## [Available data]
........

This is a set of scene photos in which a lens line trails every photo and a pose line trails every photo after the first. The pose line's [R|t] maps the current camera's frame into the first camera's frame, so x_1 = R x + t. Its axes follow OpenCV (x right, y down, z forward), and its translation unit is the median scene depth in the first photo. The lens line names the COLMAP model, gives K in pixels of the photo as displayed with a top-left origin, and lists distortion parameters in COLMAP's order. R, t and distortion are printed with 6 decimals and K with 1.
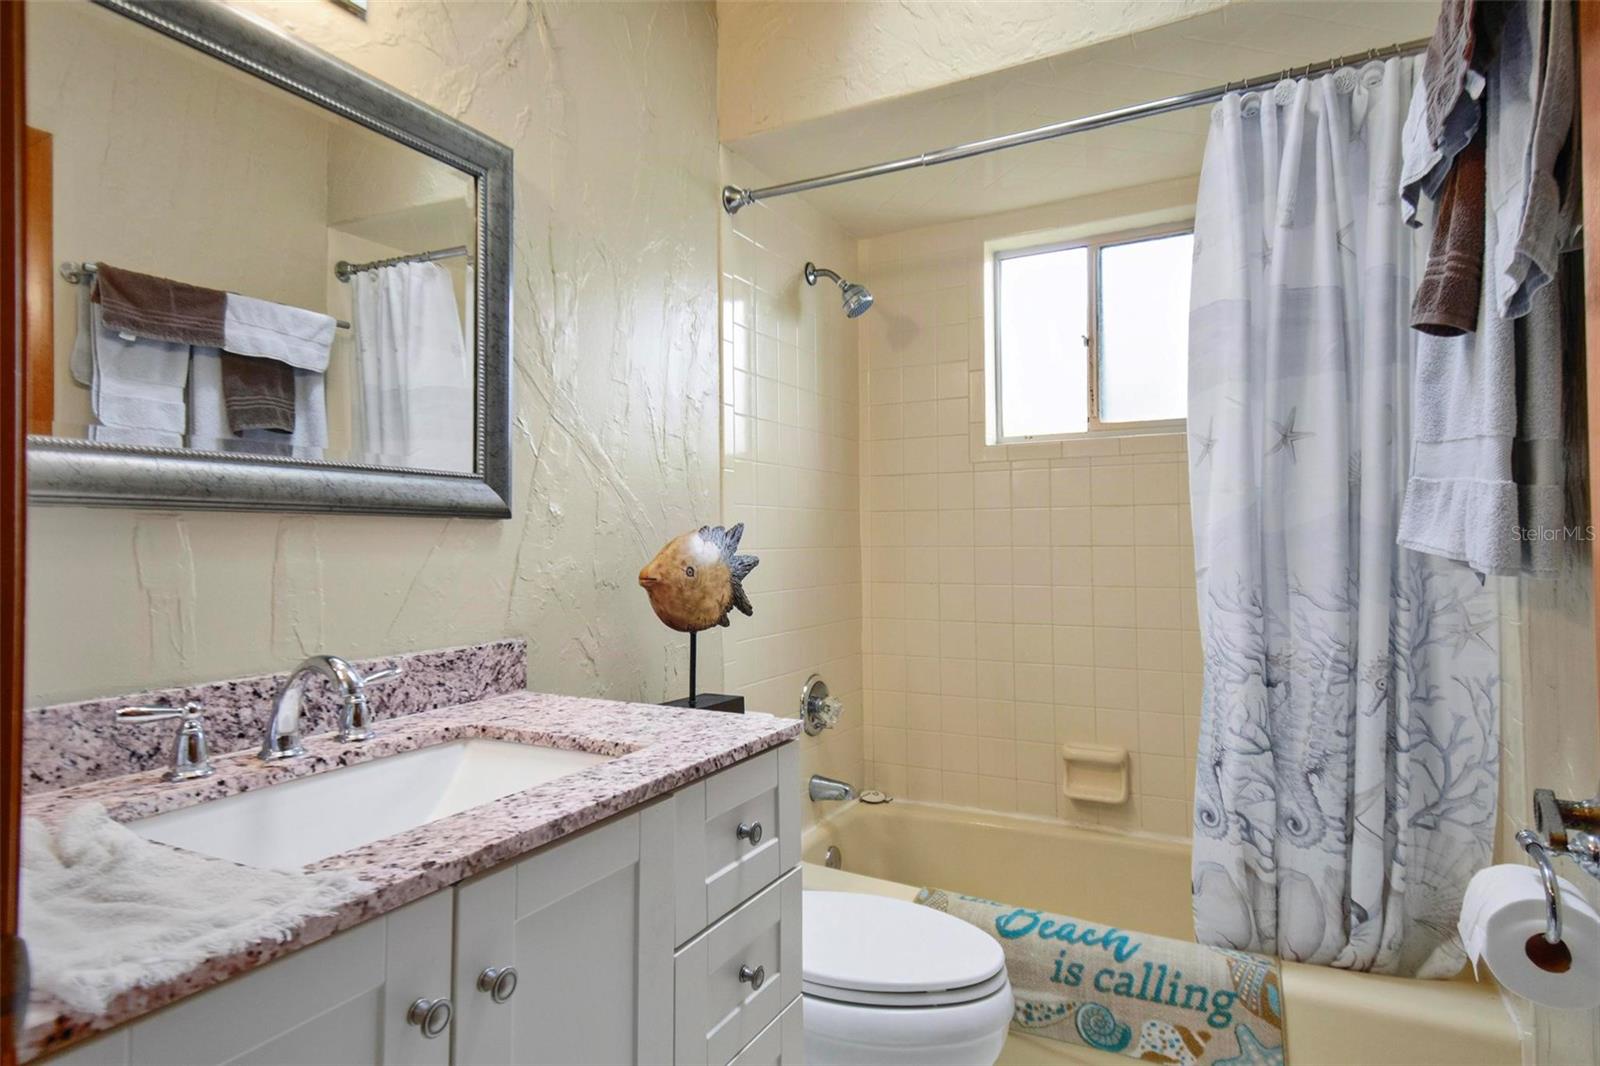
lens RADIAL K [[873.8, 0, 800.0], [0, 873.8, 533.0], [0, 0, 1]] dist [0.000498, 0.000130]
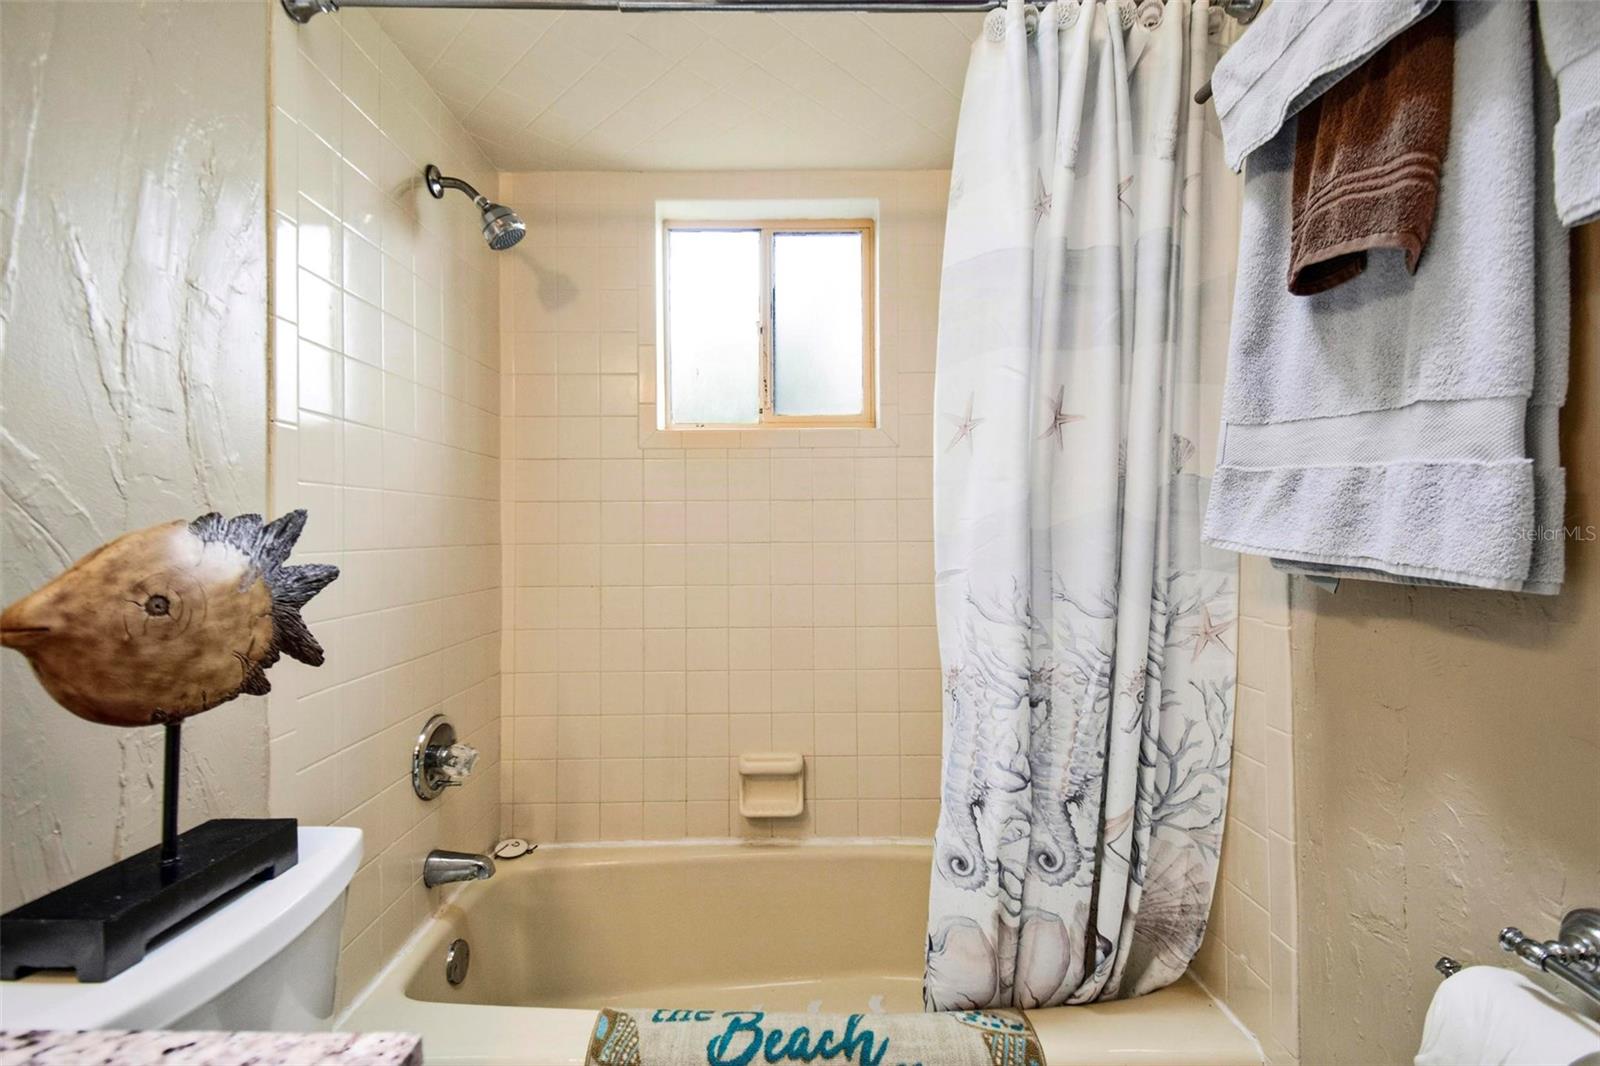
lens RADIAL K [[706.0, 0, 795.7], [0, 706.0, 519.0], [0, 0, 1]] dist [0.031211, -0.000571]
pose [[0.881625, 0.010413, 0.471836, -0.002465], [-0.004160, 0.999889, -0.014292, 0.000372], [-0.471933, 0.010638, 0.881570, 0.468825]]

........

## [Goal of the exercise]
Retype the whole listing exactly and leave the pictures out.

## [Result of the exercise]
This is a set of scene photos in which a lens line trails every photo and a pose line trails every photo after the first. The pose line's [R|t] maps the current camera's frame into the first camera's frame, so x_1 = R x + t. Its axes follow OpenCV (x right, y down, z forward), and its translation unit is the median scene depth in the first photo. The lens line names the COLMAP model, gives K in pixels of the photo as displayed with a top-left origin, and lists distortion parameters in COLMAP's order. R, t and distortion are printed with 6 decimals and K with 1.
lens RADIAL K [[873.8, 0, 800.0], [0, 873.8, 533.0], [0, 0, 1]] dist [0.000498, 0.000130]
lens RADIAL K [[706.0, 0, 795.7], [0, 706.0, 519.0], [0, 0, 1]] dist [0.031211, -0.000571]
pose [[0.881625, 0.010413, 0.471836, -0.002465], [-0.004160, 0.999889, -0.014292, 0.000372], [-0.471933, 0.010638, 0.881570, 0.468825]]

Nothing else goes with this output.